### Input data
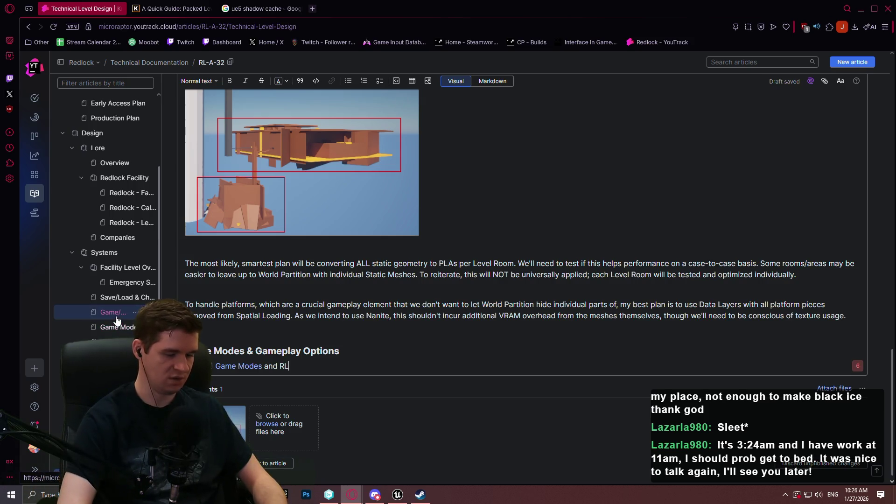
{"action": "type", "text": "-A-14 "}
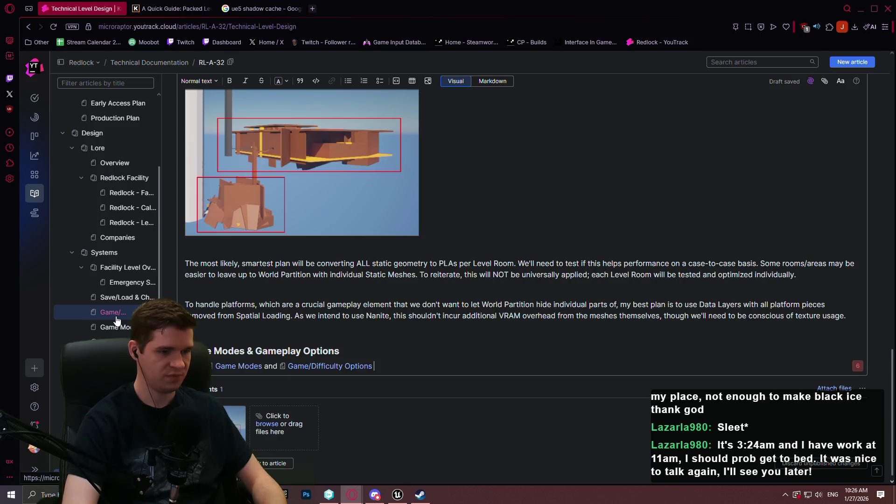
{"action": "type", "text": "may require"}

* * *

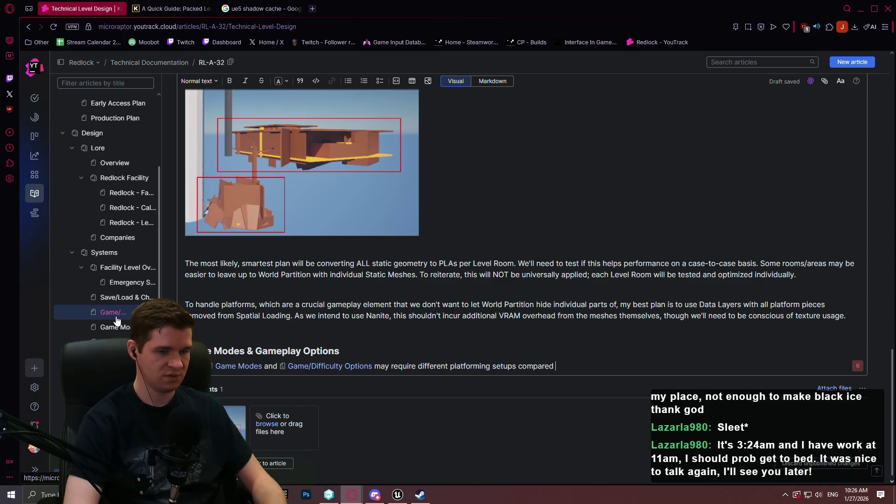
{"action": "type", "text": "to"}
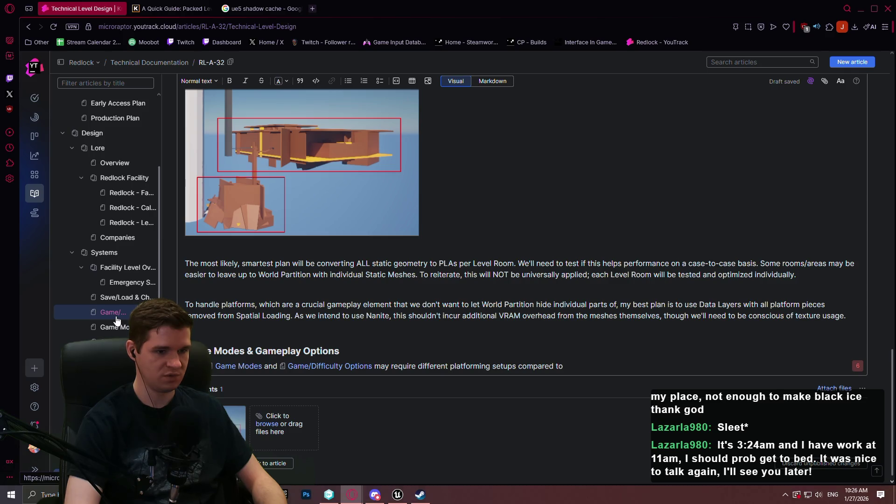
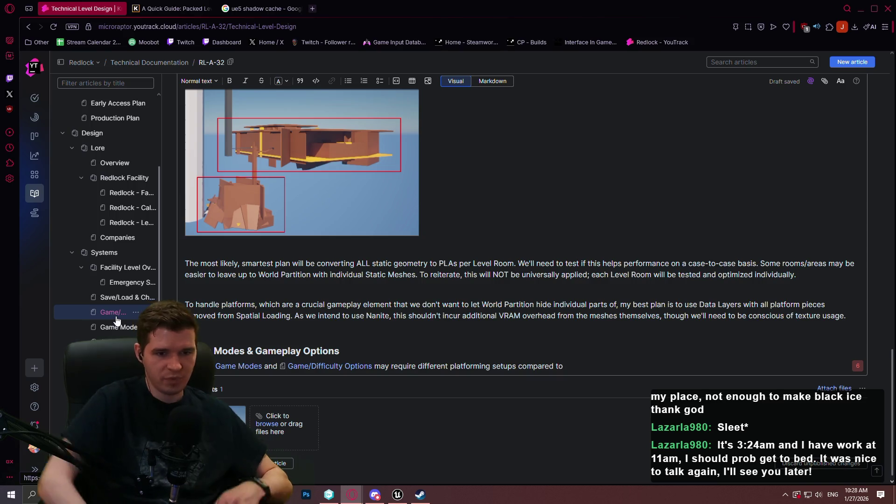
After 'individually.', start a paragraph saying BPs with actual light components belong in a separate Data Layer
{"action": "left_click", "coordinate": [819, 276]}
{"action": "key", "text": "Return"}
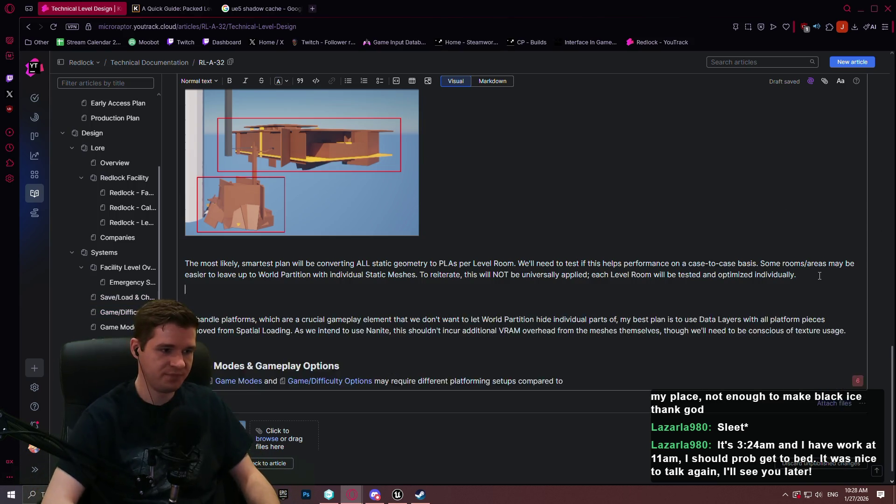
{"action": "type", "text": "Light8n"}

### Exercise brief
Whenever the string "type" shows up in a line of the records, copy that line.

### Exercise result
{"action": "type", "text": "-A-14 "}
{"action": "type", "text": "may require"}
{"action": "type", "text": "to"}
{"action": "type", "text": "Light8n"}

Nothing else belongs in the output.